**GOAL OF THE EXERCISE:** Retype only the lines from the top of the records to the line with "[577,700,653,717] message. ->", including that line but none of the pictures.

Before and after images
+ + + + +
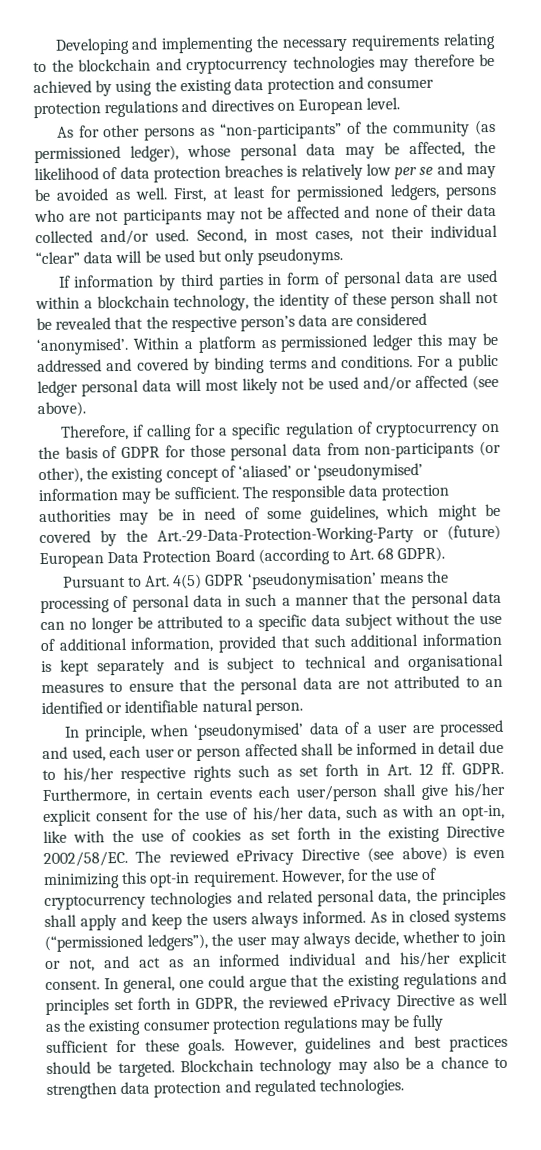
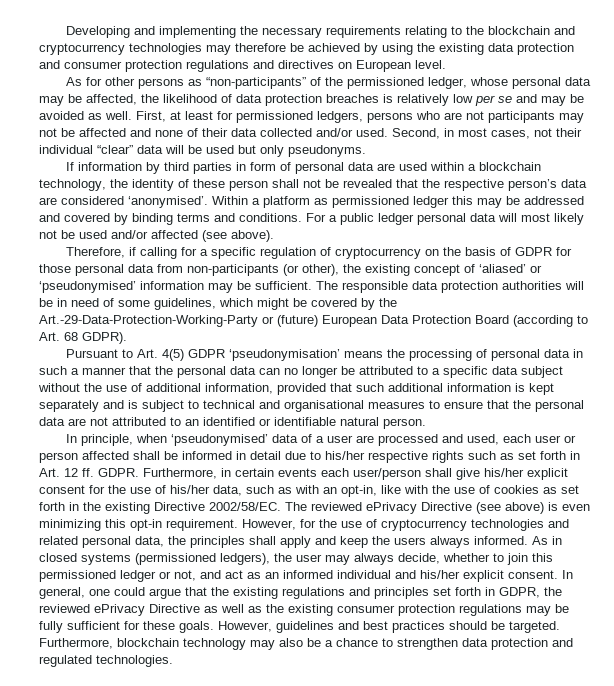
[393,119,496,138] [34,145,179,164] community (as permissioned ledger), -> [347,77,468,89] permissioned ledger,
[119,512,150,526] may -> [565,281,584,290] will
[44,933,208,953] (“permissioned ledgers”), -> [135,553,270,565] (permissioned ledgers),
(507, 938) none -> [532,553,553,562] [39,570,156,582] this permissioned ledger
[179,1059,254,1073] Blockchain -> [39,638,179,649] Furthermore, blockchain

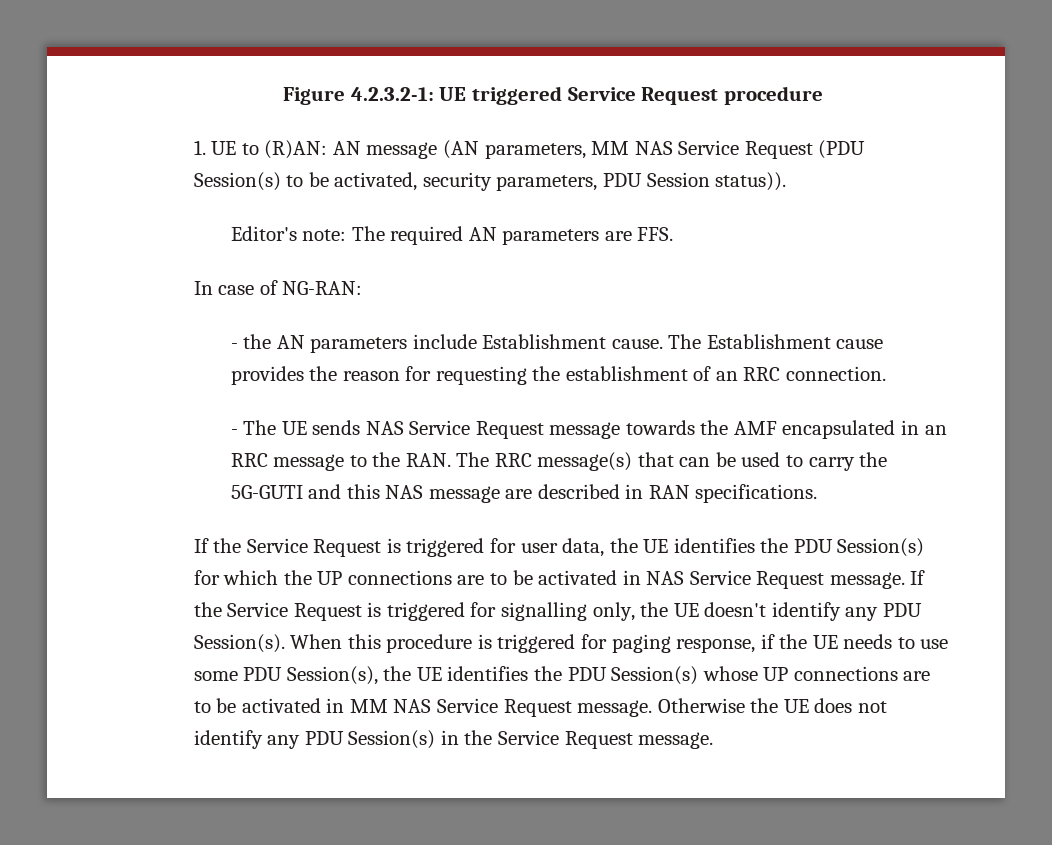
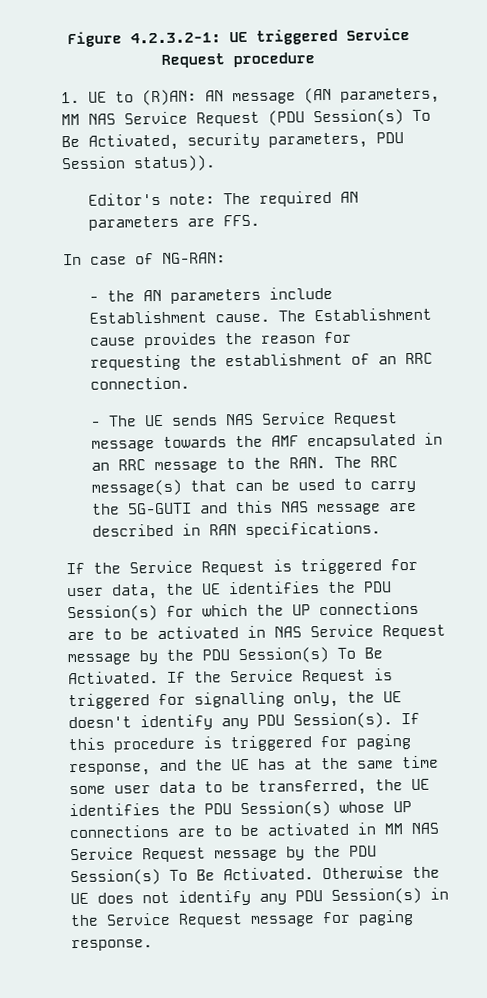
[286,172,418,191] to be activated, -> [411,109,431,121] [60,133,179,151] To Be Activated,
[829,572,905,589] message. -> [66,646,383,666] [67,671,159,685] message by the PDU Session(s) To Be Activated.
[290,634,343,649] When -> [400,712,420,725] If
[760,634,949,649] [193,666,378,685] if the UE needs to use some PDU Session(s), -> [158,755,439,772] [68,779,367,796] and the UE has at the same time some user data to be transferred,
[577,700,653,717] message. -> [213,845,377,862] [69,867,314,886] message by the PDU Session(s) To Be Activated.
[638,732,714,749] message. -> [249,910,414,927] [70,939,153,952] message for paging response.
+ + + + +
**ANSWER BELOW:**
[393,119,496,138] [34,145,179,164] community (as permissioned ledger), -> [347,77,468,89] permissioned ledger,
[119,512,150,526] may -> [565,281,584,290] will
[44,933,208,953] (“permissioned ledgers”), -> [135,553,270,565] (permissioned ledgers),
(507, 938) none -> [532,553,553,562] [39,570,156,582] this permissioned ledger
[179,1059,254,1073] Blockchain -> [39,638,179,649] Furthermore, blockchain

[286,172,418,191] to be activated, -> [411,109,431,121] [60,133,179,151] To Be Activated,
[829,572,905,589] message. -> [66,646,383,666] [67,671,159,685] message by the PDU Session(s) To Be Activated.
[290,634,343,649] When -> [400,712,420,725] If
[760,634,949,649] [193,666,378,685] if the UE needs to use some PDU Session(s), -> [158,755,439,772] [68,779,367,796] and the UE has at the same time some user data to be transferred,
[577,700,653,717] message. -> [213,845,377,862] [69,867,314,886] message by the PDU Session(s) To Be Activated.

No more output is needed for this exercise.